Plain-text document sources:

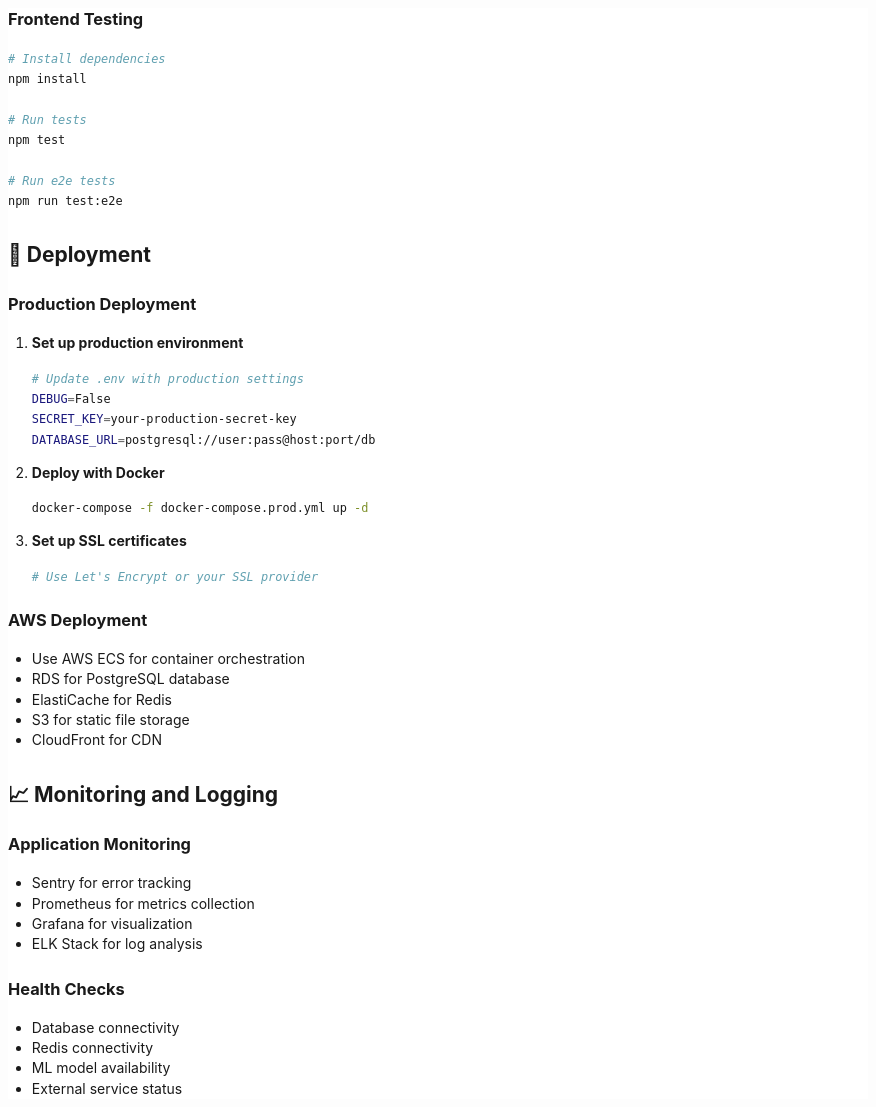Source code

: ### Frontend Testing
```bash
# Install dependencies
npm install

# Run tests
npm test

# Run e2e tests
npm run test:e2e
```

## 🚀 Deployment

### Production Deployment
1. **Set up production environment**
   ```bash
   # Update .env with production settings
   DEBUG=False
   SECRET_KEY=your-production-secret-key
   DATABASE_URL=postgresql://user:pass@host:port/db
   ```

2. **Deploy with Docker**
   ```bash
   docker-compose -f docker-compose.prod.yml up -d
   ```

3. **Set up SSL certificates**
   ```bash
   # Use Let's Encrypt or your SSL provider
   ```

### AWS Deployment
- Use AWS ECS for container orchestration
- RDS for PostgreSQL database
- ElastiCache for Redis
- S3 for static file storage
- CloudFront for CDN

## 📈 Monitoring and Logging

### Application Monitoring
- Sentry for error tracking
- Prometheus for metrics collection
- Grafana for visualization
- ELK Stack for log analysis

### Health Checks
- Database connectivity
- Redis connectivity
- ML model availability
- External service status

▸ **Exercise**
Without the pictures, retype each line of the records above exactly.

▸ **Solution below**
Source code

: ### Frontend Testing
```bash
# Install dependencies
npm install

# Run tests
npm test

# Run e2e tests
npm run test:e2e
```

## 🚀 Deployment

### Production Deployment
1. **Set up production environment**
   ```bash
   # Update .env with production settings
   DEBUG=False
   SECRET_KEY=your-production-secret-key
   DATABASE_URL=postgresql://user:pass@host:port/db
   ```

2. **Deploy with Docker**
   ```bash
   docker-compose -f docker-compose.prod.yml up -d
   ```

3. **Set up SSL certificates**
   ```bash
   # Use Let's Encrypt or your SSL provider
   ```

### AWS Deployment
- Use AWS ECS for container orchestration
- RDS for PostgreSQL database
- ElastiCache for Redis
- S3 for static file storage
- CloudFront for CDN

## 📈 Monitoring and Logging

### Application Monitoring
- Sentry for error tracking
- Prometheus for metrics collection
- Grafana for visualization
- ELK Stack for log analysis

### Health Checks
- Database connectivity
- Redis connectivity
- ML model availability
- External service status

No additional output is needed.